→ Passage provided
################

Question

proving the 30°-60°-90° triangle side length relationship
consider that △abc is an equilateral triangle, and \\(\overline{ad}\\) is a perpendicular bisector of △abc. if ab = 2x, complete the statements below.
\\(\square^2 + (ad)^2 = (2x)^2\\)
\\(\square^2 = \square x^2 - x^2\\)
\\(\square (ad)^2 = \square x^2\\)
\\(\square ad = \square \sqrt{3}\\)

Explanation:

Step1: Identify BD length

Since $\overline{AD}$ is the perpendicular bisector of equilateral $\triangle ABC$, $BD = \frac{1}{2}AB$. Given $AB=2x$, so $BD = x$.
Pythagorean theorem for $\triangle ABD$: $BD^2 + (AD)^2 = (2x)^2$
Substitute $BD=x$: $x^2 + (AD)^2 = (2x)^2$

Step2: Rearrange to solve for $AD^2$

Isolate $(AD)^2$: $(AD)^2 = (2x)^2 - x^2$
Calculate $(2x)^2$: $(AD)^2 = 4x^2 - x^2$

Step3: Simplify the expression

Combine like terms: $(AD)^2 = 3x^2$

Step4: Solve for $AD$

Take square root of both sides: $AD = \sqrt{3x^2} = x\sqrt{3}$

Answer:

1. $x$
2. $4$
3. $3$
4. $x$

################

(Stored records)
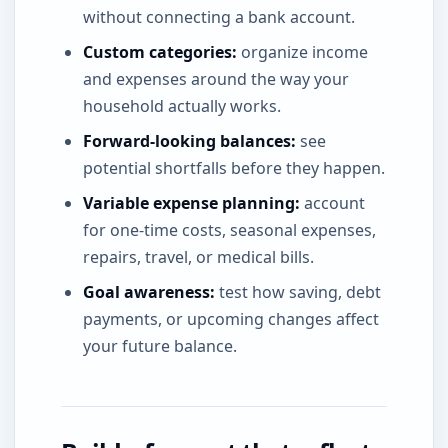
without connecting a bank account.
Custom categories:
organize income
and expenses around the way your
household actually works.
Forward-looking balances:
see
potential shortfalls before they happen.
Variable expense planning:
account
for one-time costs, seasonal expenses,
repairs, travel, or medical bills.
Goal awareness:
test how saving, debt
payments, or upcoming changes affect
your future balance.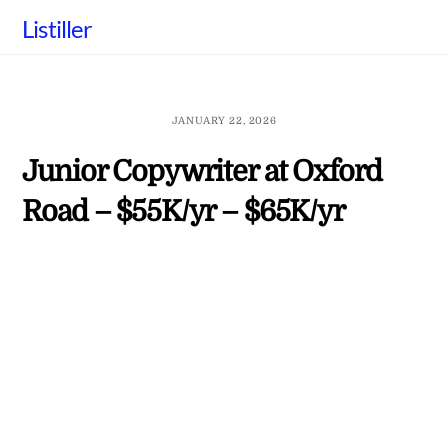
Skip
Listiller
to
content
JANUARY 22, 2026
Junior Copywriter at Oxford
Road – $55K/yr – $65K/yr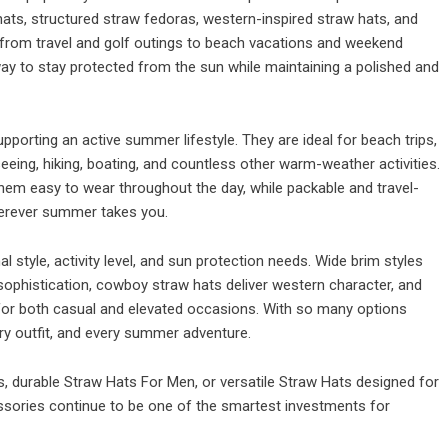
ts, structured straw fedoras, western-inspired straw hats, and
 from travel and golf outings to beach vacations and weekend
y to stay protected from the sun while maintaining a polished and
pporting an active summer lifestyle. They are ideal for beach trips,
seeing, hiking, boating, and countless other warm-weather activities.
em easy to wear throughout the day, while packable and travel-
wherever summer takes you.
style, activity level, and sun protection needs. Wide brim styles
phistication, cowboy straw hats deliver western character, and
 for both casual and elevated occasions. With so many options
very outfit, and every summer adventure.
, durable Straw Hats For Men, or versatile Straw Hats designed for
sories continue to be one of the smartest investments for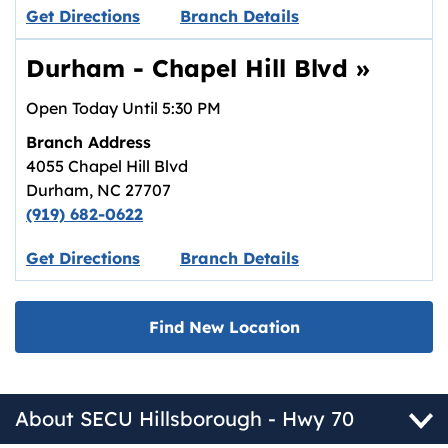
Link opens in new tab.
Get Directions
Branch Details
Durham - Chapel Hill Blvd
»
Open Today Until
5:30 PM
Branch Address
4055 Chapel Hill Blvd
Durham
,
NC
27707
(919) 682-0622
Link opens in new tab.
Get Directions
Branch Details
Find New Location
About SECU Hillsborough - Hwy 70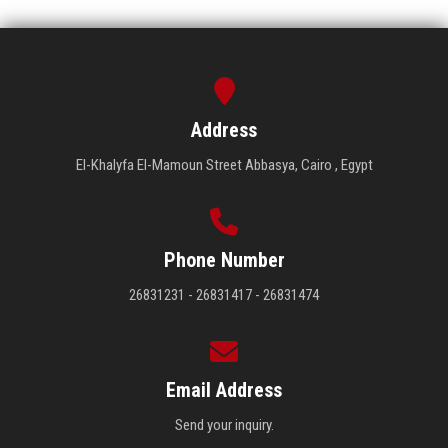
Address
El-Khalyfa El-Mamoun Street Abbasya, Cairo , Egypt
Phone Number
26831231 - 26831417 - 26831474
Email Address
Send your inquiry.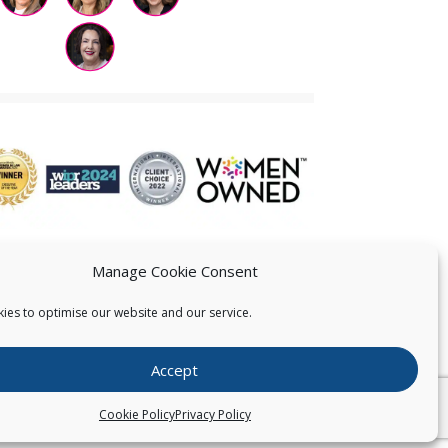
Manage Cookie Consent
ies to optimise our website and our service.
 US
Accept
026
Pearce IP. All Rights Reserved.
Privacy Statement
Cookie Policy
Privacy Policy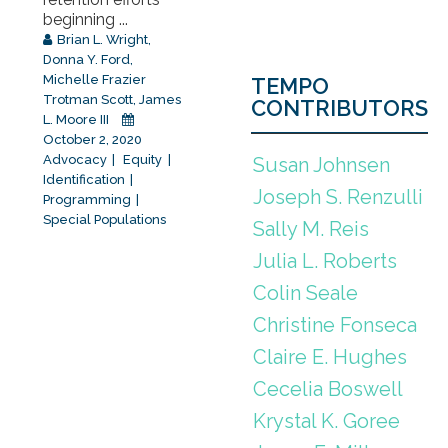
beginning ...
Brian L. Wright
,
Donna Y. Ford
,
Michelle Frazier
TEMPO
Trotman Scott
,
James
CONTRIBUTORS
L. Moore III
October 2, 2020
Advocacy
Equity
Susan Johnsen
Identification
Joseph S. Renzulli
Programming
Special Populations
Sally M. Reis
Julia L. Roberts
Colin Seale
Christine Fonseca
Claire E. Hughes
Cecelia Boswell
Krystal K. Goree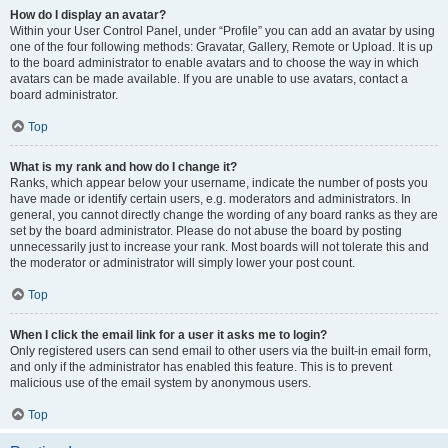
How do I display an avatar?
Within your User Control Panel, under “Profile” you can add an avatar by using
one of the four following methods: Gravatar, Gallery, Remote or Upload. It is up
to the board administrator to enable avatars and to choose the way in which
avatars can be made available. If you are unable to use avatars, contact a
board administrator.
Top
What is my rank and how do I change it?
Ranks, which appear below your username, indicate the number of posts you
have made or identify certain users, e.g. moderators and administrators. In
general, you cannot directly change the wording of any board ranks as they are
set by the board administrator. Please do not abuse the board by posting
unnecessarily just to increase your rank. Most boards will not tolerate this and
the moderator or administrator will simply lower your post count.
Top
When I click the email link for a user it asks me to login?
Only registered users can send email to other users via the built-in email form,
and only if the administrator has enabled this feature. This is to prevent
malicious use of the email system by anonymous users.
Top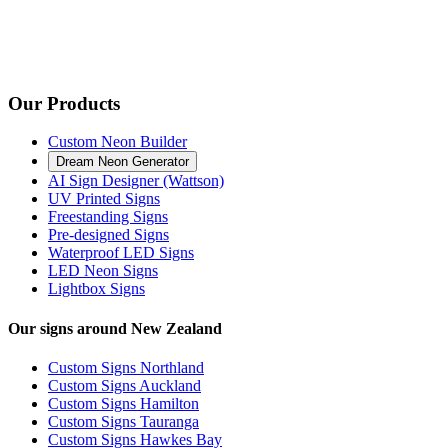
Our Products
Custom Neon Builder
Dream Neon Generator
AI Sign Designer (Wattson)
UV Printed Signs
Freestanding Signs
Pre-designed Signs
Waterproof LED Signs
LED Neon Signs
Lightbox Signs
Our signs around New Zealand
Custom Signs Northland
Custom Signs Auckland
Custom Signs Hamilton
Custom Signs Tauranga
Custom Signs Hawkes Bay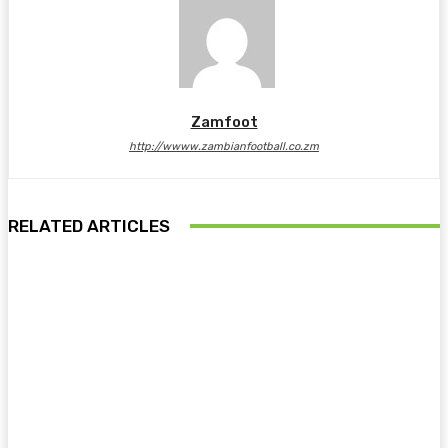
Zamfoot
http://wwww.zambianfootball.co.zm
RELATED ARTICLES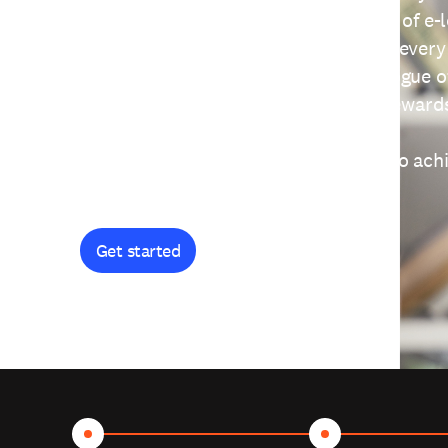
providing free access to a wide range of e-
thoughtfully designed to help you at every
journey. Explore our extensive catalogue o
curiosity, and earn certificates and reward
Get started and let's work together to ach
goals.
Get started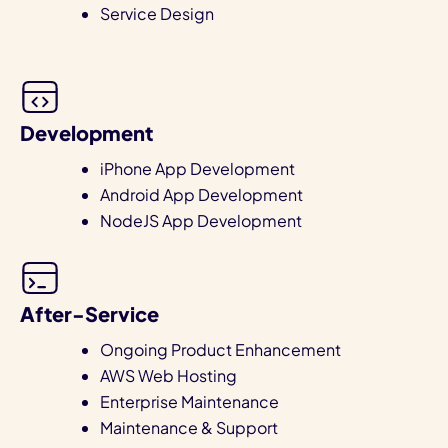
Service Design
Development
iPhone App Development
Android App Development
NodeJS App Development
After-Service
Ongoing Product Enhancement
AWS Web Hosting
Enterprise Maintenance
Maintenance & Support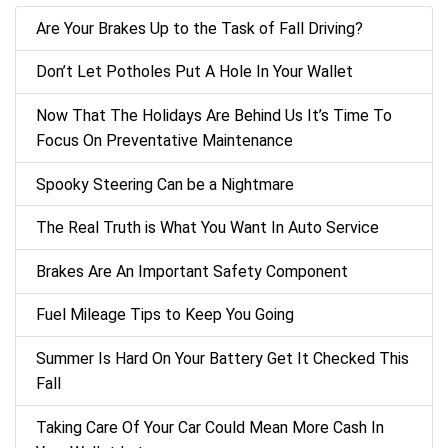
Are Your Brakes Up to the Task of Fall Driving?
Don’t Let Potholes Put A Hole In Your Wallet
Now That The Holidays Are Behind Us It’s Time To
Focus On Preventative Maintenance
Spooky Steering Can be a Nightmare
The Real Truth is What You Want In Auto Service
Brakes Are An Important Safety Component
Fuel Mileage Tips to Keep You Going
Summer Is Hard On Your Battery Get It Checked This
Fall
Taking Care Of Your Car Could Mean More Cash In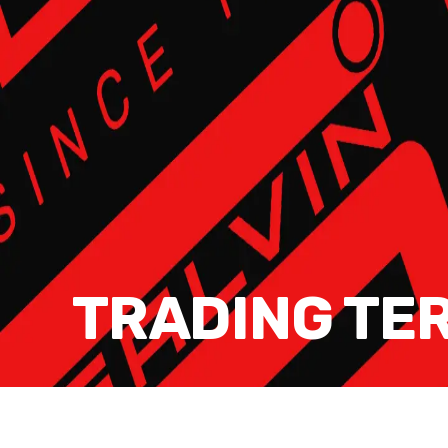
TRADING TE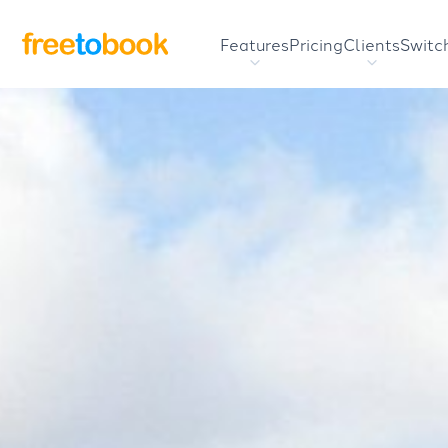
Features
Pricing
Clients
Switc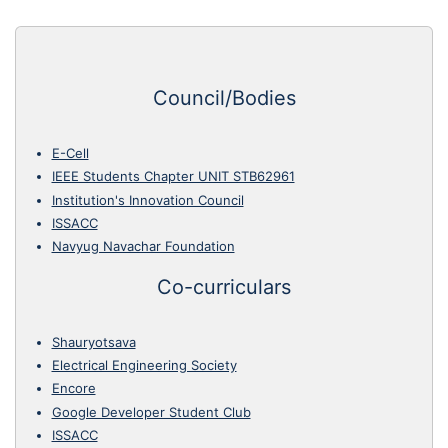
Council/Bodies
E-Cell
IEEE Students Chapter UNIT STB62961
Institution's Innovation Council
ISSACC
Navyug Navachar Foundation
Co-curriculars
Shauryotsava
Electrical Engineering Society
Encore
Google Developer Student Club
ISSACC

################

→ Required action A
Answer these questions on the 30°-60°-90° proof:
(i) What length is given for AB?
(ii) To which triangle is the Pythagorean theorem applied?
(iii) What does (AD)² equal after like terms are combined?
→ Required action B
Repeat word for word the part of the 30°-60°-90° proof from "proving the 30°-60°-90°" up to and including "(ad)^2 = (2x)^2\\)".

→ Expected answer A
(i) 2x
(ii) △ABD
(iii) 3x²

→ Expected answer B
proving the 30°-60°-90° triangle side length relationship
consider that △abc is an equilateral triangle, and \\(\overline{ad}\\) is a perpendicular bisector of △abc. if ab = 2x, complete the statements below.
\\(\square^2 + (ad)^2 = (2x)^2\\)